[Begin Material provided]
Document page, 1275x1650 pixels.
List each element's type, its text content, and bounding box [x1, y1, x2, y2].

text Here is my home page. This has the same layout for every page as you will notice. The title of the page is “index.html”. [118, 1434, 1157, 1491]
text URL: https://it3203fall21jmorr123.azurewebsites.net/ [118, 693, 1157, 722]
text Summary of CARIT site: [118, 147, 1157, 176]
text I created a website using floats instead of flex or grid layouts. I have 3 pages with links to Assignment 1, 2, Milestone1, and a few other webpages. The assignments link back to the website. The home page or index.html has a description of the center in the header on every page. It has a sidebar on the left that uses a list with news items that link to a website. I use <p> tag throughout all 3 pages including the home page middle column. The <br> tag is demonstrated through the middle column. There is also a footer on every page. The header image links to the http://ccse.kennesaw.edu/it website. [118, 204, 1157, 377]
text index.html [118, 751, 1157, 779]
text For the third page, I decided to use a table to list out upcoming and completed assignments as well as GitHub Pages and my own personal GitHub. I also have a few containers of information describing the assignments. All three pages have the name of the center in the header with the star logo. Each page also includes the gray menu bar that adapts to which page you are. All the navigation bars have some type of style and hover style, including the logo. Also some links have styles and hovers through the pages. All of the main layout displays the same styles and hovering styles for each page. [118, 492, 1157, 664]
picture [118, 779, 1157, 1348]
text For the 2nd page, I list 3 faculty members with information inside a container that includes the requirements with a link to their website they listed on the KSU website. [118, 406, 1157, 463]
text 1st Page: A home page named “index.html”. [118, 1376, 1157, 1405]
[End Material provided]
■ Exercise instructions:
Copy the material word for word, from its first line through the line containing "List each element's".

■ Worked solution:
Document page, 1275x1650 pixels.
List each element's type, its text content, and bounding box [x1, y1, x2, y2].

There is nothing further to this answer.